··· Extrait ···

En ouverture musclée de la soirée, Postludium de Bruno Mantovani convoque d'emblée le «plein-jeu» en embrasant l'espace de clameurs de cuivres et autres déflagrations sonores très impressionnantes. Le compositeur met à l'œuvre son geste radical et fulgurant dans ce qu'il nomme «un prolongement à son opéra Akhmatova», et témoigne ici d'une maîtrise peu commune des forces en présence. Visant l'efficacité de l'écriture orchestrale avec une technique confondante et tous les ressorts, spectaculaires autant que flamboyants, de l'énergie du son, Mantovani ménage cependant des plages de «relâchement» d'une belle intensité émotive, exerçant un art de la ligne qui s'inscrit désormais comme un trait stylistique de la maturité.

··· Données présentées ···

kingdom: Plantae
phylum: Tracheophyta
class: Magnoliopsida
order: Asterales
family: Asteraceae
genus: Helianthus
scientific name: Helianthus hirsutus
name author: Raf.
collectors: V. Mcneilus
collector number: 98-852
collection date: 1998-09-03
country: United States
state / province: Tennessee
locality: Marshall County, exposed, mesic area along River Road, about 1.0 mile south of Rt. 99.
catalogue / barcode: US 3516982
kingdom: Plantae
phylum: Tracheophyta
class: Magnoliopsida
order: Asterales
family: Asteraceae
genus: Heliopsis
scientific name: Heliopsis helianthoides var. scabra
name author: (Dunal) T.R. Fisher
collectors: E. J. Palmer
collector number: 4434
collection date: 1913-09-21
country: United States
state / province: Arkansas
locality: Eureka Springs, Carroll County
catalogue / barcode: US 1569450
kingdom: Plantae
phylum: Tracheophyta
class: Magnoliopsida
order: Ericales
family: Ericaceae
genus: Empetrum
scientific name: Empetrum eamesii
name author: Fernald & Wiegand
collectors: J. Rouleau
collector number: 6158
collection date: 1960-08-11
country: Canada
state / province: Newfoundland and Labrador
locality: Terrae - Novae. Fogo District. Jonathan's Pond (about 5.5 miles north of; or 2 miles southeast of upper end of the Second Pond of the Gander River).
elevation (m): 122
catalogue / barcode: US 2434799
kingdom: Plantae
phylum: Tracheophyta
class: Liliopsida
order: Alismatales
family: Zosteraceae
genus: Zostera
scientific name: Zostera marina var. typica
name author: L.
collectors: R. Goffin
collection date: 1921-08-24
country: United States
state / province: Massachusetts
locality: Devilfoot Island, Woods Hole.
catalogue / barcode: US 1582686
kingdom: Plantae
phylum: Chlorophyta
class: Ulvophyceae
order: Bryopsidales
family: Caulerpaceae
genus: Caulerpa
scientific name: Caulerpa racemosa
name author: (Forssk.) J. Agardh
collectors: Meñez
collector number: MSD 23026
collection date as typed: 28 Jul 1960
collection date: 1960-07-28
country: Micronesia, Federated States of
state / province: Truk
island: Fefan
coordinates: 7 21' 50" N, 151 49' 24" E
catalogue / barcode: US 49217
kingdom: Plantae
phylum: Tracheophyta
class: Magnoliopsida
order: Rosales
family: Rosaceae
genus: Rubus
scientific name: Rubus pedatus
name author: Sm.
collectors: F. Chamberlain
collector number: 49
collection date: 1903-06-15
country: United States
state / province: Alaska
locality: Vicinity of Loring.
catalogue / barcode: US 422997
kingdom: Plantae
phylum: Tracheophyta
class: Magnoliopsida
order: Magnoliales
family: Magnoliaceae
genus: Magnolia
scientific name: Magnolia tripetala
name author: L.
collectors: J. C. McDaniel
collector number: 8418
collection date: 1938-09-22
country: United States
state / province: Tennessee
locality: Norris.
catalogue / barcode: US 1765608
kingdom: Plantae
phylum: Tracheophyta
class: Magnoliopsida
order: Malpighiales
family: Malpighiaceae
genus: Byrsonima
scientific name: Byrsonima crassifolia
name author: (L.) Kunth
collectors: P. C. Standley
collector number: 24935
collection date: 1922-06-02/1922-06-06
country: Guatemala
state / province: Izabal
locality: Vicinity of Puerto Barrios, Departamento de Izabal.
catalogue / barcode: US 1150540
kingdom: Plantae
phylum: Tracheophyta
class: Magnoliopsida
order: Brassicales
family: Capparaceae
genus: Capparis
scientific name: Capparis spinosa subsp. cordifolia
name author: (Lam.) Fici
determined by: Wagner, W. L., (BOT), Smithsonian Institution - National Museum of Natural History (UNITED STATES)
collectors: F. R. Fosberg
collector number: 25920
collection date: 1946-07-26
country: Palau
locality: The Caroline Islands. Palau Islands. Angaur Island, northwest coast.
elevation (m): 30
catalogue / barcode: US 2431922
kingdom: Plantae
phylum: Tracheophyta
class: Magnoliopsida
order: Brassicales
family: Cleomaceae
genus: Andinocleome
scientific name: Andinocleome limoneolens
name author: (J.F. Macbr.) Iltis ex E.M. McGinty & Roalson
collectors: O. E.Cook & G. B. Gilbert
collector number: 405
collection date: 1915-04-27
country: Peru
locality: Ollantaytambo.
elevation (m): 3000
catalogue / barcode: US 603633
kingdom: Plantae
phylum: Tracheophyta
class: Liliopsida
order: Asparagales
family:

···

→ À compléter
1. D'après l'extrait, quelle œuvre de Bruno Mantovani ouvre la soirée ?
2. Indiquez si chacune de ces affirmations concorde avec l'extrait, en citant les mots qui tranchent. (a) Postludium est joué en ouverture de la soirée. (b) Akhmatova est un opéra. (c) Mantovani ne laisse aucune place au relâchement dans Postludium.
3. Veuillez citer l'extrait mot pour mot entre « En ouverture musclée » et « de la maturité. », bornes incluses.

→ Réponses
1. Postludium.

2.
(a) Oui : “En ouverture musclée de la soirée, Postludium de Bruno Mantovani”.
(b) Oui : “un prolongement à son opéra Akhmatova”.
(c) Non : “Mantovani ménage cependant des plages de «relâchement» d'une belle intensité émotive”.

3.
En ouverture musclée de la soirée, Postludium de Bruno Mantovani convoque d'emblée le «plein-jeu» en embrasant l'espace de clameurs de cuivres et autres déflagrations sonores très impressionnantes. Le compositeur met à l'œuvre son geste radical et fulgurant dans ce qu'il nomme «un prolongement à son opéra Akhmatova», et témoigne ici d'une maîtrise peu commune des forces en présence. Visant l'efficacité de l'écriture orchestrale avec une technique confondante et tous les ressorts, spectaculaires autant que flamboyants, de l'énergie du son, Mantovani ménage cependant des plages de «relâchement» d'une belle intensité émotive, exerçant un art de la ligne qui s'inscrit désormais comme un trait stylistique de la maturité.